# Start of Text shown
Re: Question on the Maximum number of packets per second
Tim,
Before the St Louis clock vote, a "box vendor" could have the
system provide clocking for all of the PHYs, LAN and WAN, as well as the
rest of the system. In that case, no inter-clock-domain
compensation was required.
If the system clock is at +100PPM and the WIS is at +20PPM,
there are two separate, independent, clock domains now operating between
the MAC Client and the PHY. That will require some form of
compensation. The alternative is to require the "box
vendor" to have a +20PPM clock, which is now an
implementation specification issue.
Thank you,
Roy Bynum
At 04:02 PM 6/4/01 -0400, Tim Warland wrote:
Roy Bynum wrote:
> Tim,
>
> Where, in the resolution that was passed in St Louis, was
additional
> compensation added to the rate adaptation to compensate for a system
clock
> running at +100PPM and a transmitter with another clock operating
at
> +20PPM? That is a total compensation delta between the MAC
Client/RS and
> the WIS of 120PPM. From what I understand, the current rate
adaptation
> scheme was based on the system clock and the WIS clock being the
same.
# End of Text shown
▶ [Tasks to perform]
[1] List every PPM clock value that the clock-compensation email mentions.
[2] Condense the paragraph of the clock-compensation email that begins "If the system clock is at +100PPM" into a short bulleted list that keeps its main facts.
[3] Carry on writing the clock-compensation email from its last line.
# Start of Material shown
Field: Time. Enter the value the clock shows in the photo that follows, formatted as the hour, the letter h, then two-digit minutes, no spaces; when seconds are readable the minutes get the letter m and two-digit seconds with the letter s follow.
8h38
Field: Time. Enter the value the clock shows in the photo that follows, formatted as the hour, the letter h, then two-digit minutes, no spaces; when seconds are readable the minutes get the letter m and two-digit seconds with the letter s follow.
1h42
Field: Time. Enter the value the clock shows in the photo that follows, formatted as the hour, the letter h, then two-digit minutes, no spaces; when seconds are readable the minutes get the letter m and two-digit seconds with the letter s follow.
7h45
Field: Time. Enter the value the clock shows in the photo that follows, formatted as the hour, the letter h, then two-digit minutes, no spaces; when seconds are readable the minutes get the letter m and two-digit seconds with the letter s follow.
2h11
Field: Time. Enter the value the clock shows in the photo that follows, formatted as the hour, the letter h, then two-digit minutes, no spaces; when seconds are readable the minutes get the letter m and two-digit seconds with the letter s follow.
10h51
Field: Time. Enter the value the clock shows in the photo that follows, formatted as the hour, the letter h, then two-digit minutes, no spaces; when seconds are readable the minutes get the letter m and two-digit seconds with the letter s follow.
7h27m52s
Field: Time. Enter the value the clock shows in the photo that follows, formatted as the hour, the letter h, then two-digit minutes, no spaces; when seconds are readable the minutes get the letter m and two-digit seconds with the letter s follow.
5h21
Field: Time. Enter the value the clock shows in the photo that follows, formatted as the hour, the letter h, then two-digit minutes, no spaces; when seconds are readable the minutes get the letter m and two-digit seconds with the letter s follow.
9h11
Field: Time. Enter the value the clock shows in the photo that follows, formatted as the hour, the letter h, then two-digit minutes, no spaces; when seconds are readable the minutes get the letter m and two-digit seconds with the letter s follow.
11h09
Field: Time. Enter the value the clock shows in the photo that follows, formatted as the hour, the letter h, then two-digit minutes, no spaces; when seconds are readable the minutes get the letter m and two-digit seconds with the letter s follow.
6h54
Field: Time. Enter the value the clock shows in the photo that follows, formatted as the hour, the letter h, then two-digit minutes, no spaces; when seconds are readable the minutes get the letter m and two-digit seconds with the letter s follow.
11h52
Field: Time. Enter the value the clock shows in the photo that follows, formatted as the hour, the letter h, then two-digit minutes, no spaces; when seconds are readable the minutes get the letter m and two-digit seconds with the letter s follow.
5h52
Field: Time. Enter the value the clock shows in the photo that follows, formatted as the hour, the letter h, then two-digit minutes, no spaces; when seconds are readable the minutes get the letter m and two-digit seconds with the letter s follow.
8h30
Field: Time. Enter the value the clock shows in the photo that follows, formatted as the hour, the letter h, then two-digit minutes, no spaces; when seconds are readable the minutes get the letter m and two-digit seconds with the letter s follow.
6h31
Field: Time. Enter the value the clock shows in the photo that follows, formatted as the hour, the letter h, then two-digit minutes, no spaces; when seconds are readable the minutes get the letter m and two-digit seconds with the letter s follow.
# End of Material shown
▶ [Outputs]
[1]
+100PPM
+20PPM
120PPM

[2]
- With the system clock at +100PPM and the WIS at +20PPM, two separate, independent clock domains operate between the MAC Client and the PHY.
- This requires some form of compensation.
- The alternative is to require the "box vendor" to have a +20PPM clock, which becomes an implementation specification issue.

[3]
Under the resolution from St. Louis, there was no added
compensation.
The system clock is still required to provide 10.000 Gb/s +/-
100ppm
while the transmit clock in WIS mode operates at 9.95328 Gb/s
+/-20ppm.
If anything the compensation is simplified since there is now a
narrow
range of frequency extremes within which to perform compensation.
--
Tim Warland P.Eng.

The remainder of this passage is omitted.